Kegagalan meraih kemenangan bukan disebabkan oleh kurangnya upaya Angkatan Laut Kerajaan, melainkan karena kekuatan musuh yang luar biasa.
…
Bahkan orang awam dalam urusan militer pun dapat melihat ketidakseimbangan kekuatan dari data di atas kertas. Memang, Angkatan Laut Kerajaan memiliki keunggulan dalam kapal konvensional, tetapi mereka kekurangan tujuh kapal perang kelas dreadnought yang sangat penting.
Meskipun lebih lemah, Angkatan Laut Kerajaan Inggris mampu bertempur hingga mencapai kebuntuan, dan hal itu membuktikan diri sebagai kekuatan yang dominan. Namun, itu masih jauh dari cukup; Britannia membutuhkan kemenangan yang gemilang dan menentukan.
“Semua orang telah melihat laporan pertempuran,” kata Campbell, “baik Angkatan Udara maupun Angkatan Laut menderita kerugian besar dalam pertempuran siang hari. Korban jiwa saja mencapai 14.000, tertinggi sejak perang dimulai.”
Kerugian dalam hal senjata dan peralatan sangat besar, dan akan sangat sulit untuk menyelenggarakan pertempuran skala besar seperti ini lagi dalam waktu dekat.
Meskipun harga yang harus dibayar sangat mahal, kita telah menimbulkan kerusakan yang signifikan pada angkatan laut musuh. Namun ini masih jauh dari cukup, kekuatan musuh lebih besar dari yang kita perkirakan.
Mau kita akui atau tidak, rencana menggunakan angkatan laut untuk menghalangi pendaratan musuh telah gagal. Pertahanan Kepulauan Inggris yang akan datang akan jauh lebih sengit dan berdarah.”
Tidak ada alasan yang dibuat-buat, tidak ada tanggung jawab yang dikejar, hanya diskusi berdasarkan fakta. Bukan karena integritas Campbell begitu tinggi, tetapi lebih karena membahas masalah-masalah itu sekarang tidak ada gunanya.
Kritik publik terhadap pemerintah telah melonjak tinggi, dan posisi Kabinet di mata rakyat telah merosot tajam.
Reputasi Campbell sendiri juga merosot dengan cepat, dan jika bukan karena sikap menjunjung tinggi kesopanan politik, media domestik akan kurang memaafkannya, sehingga berpotensi menjadikannya pemimpin terburuk dalam sejarah Kekaisaran Britania Raya.

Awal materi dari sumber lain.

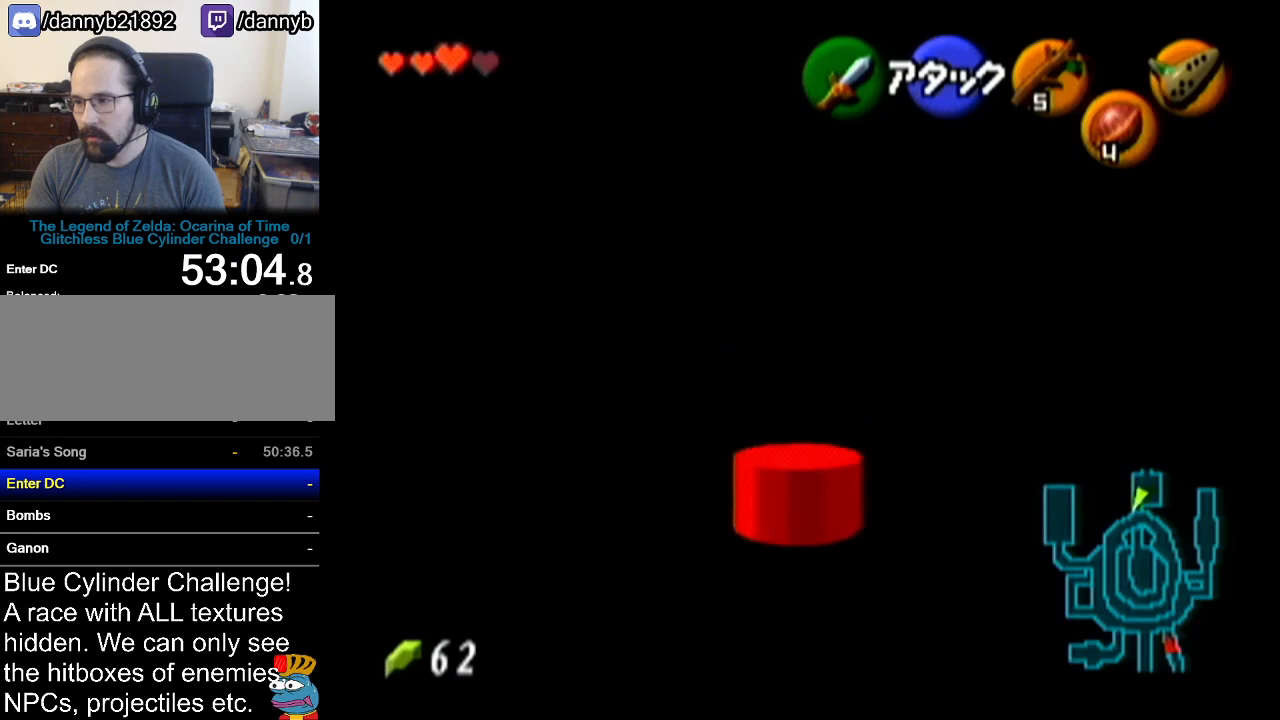
{"buttons": [], "left_stick": "up", "events": [[67, "A", "down"], [167, "Z", "down"], [167, "left_stick", "up"], [251, "A", "up"], [351, "Z", "up"]]}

Namun, gelar Perdana Menteri terburuk telah disematkan padanya. Lord North, Spencer Percival, dan Duke of Wellington—semua pendahulunya—tidak mampu menghentikan kenaikannya ke puncak kekuasaan.
Pada akhirnya, dalam sebuah monarki, pemimpin terburuk haruslah seorang “pembunuh raja”. Media harus menghormati kebenaran politik, dan Campbell, yang diakui sebagai “tidak cakap,” ditempatkan tepat setelah mereka.
Tentu saja, ini masih mengasumsikan perang masih berlangsung; jika mereka kalah, orang-orang tidak akan begitu menahan diri dalam berbicara.
Menariknya, Kabinet Campbell yang sangat tercela itu belum digulingkan oleh parlemen. Terutama belakangan ini, bahkan usulan pemakzulan pun telah lenyap.
Seolah-olah dalam semalam semua pesaing menghilang. Bahkan kesalahan yang jelas pun tidak memberikan keuntungan.
Sebaliknya, Kabinet Campbell telah mengajukan beberapa surat pengunduran diri kepada Raja, dengan harapan seorang tokoh jenius akan muncul untuk mengubah keadaan.
Sayangnya, tidak ada sosok jenius seperti itu yang muncul. Bahkan Edward VII, yang seharusnya memulihkan otoritas monarki Britania, tetap bersikap tenang setelah pecahnya perang, menyerahkan semua tugas resmi kepada Kabinet dan menjadi manajer yang tidak terlalu ikut campur.
Tidak adil menyalahkan oportunisme publik, karena kekacauan yang ditinggalkan oleh para pemimpin sebelumnya terlalu parah, dan bencana yang ditimbulkan terlalu besar untuk ditangani.
Sekalipun perang dimenangkan secara kebetulan, Britannia akan menderita kerugian besar. Sebagai pemimpin pemerintahan, mereka tidak hanya akan gagal mendapatkan prestise tetapi malah akan menghadapi kritik yang cukup besar.
Hal ini terlihat selama perang dunia di garis waktu aslinya, di mana pemerintahan yang telah membawa Britannia menuju kemenangan langsung digulingkan setelah perang.
Meskipun zamannya berbeda, logika dan esensi politiknya tetap konsisten. Orang-orang bijak tidak akan terlibat dalam hal-hal yang rumit seperti itu.
Meskipun demikian, Kabinet Campbell tidak berkinerja buruk, yang merupakan faktor penting untuk dipertahankannya jabatannya.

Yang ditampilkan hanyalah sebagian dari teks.